Ketika Xin Lan membuka matanya, ia mendapati dirinya berada di sebuah ruangan yang asing. Dindingnya terbuat dari kayu yang diukir dengan indah, dan ruangan itu dipenuhi dengan aroma herbal yang menenangkan. Ia berbaring di atas tempat tidur yang empuk, ditutupi dengan selimut sutra yang hangat.
Ia mencoba untuk bangun, tapi tubuhnya terasa sangat lemah. Ia menyadari bahwa kakinya telah diperban dengan rapi.
Tiba-tiba, pintu ruangan terbuka dan seorang pemuda masuk.
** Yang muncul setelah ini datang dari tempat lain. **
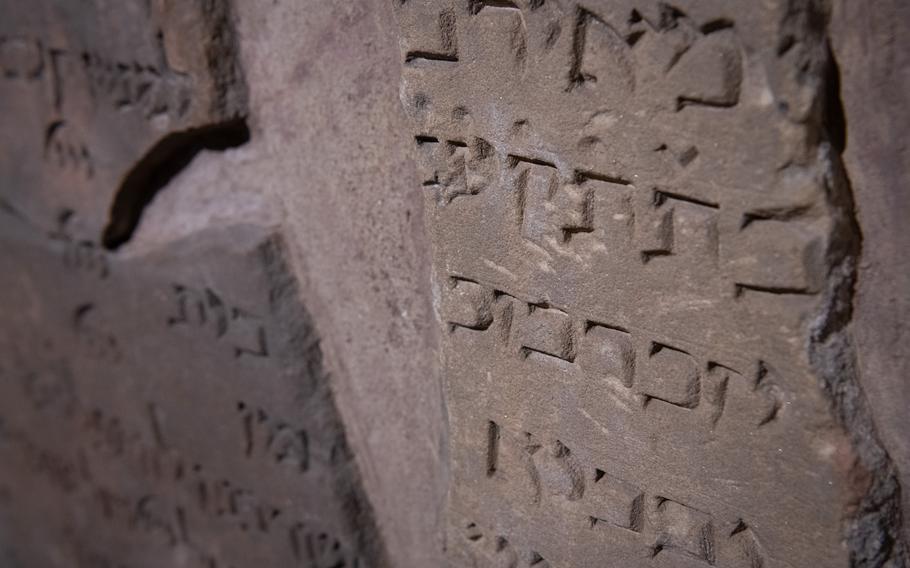
Identify the location of right of tablet. (881, 151).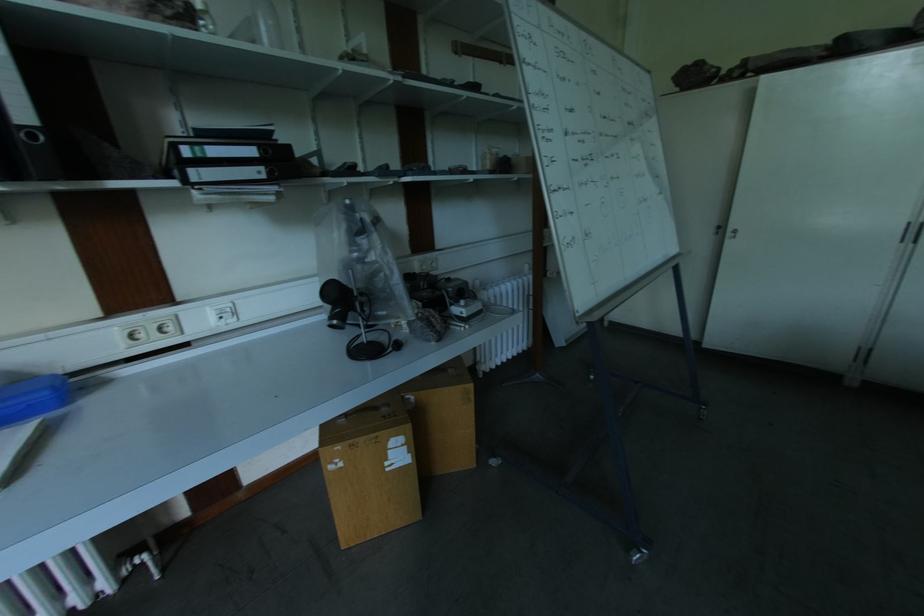
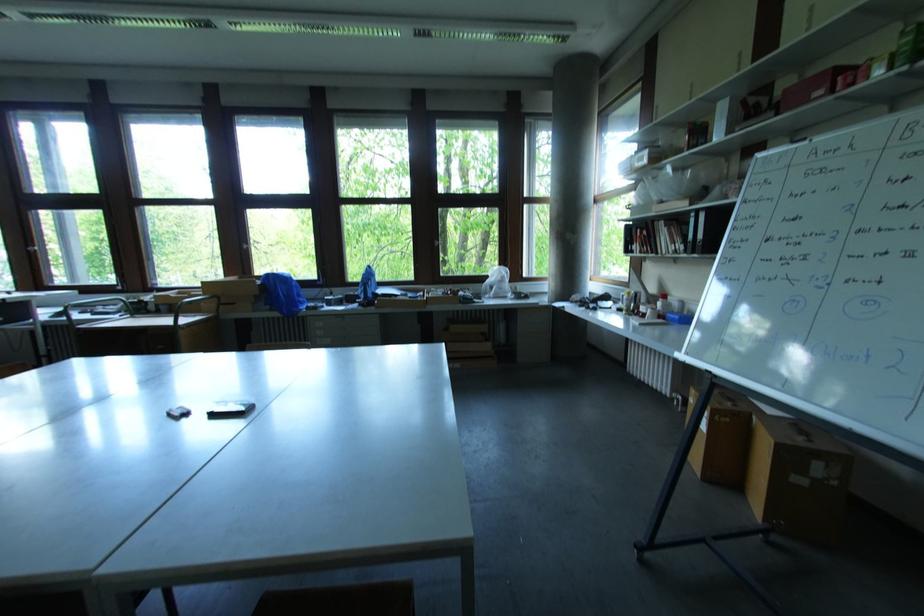
In the second image, find the point that corresponds to point 406,447 in the first image.

(709, 419)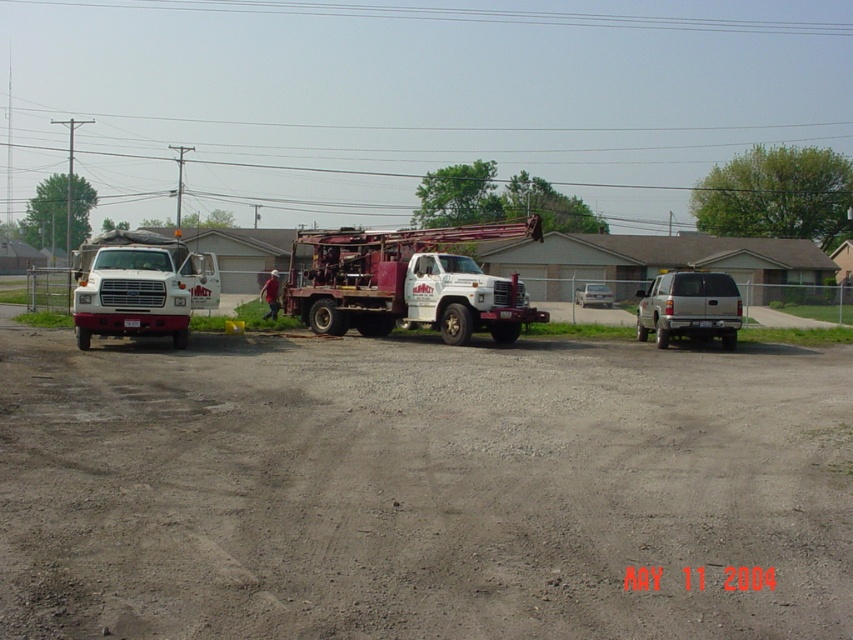
You are standing at the point marked by the coordinates (419, 488) in the image. What is the terrain type under your feet?

The terrain type under your feet is gray gravel dirt track at center.

You are standing at the point labeled point (152,6) and want to walk to the point labeled point (97,316). Which direction should you face to walk directly towards your destination?

You should face north to walk directly towards point 0.495, 0.179 from point (152,6).

You are standing at the edge of the lot and want to walk to the white painted metal drill truck at center. Is the gray gravel dirt track at center between you and the truck?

Xin Lan mengenalinya sebagai pemuda yang telah menemukannya di perbatasan.
"Kau sudah bangun," kata pemuda itu dengan senyum lega. "Bagaimana perasaanmu?"
Xin Lan tidak menjawab. Ia hanya menatap pemuda itu dengan waspada. Ia tidak tahu siapa pemuda ini.
"Jangan Takut." kata pemuda itu, seolah membaca pikirannya. "Aku tidak akan menyakitimu. Namaku Xiao Zhang!."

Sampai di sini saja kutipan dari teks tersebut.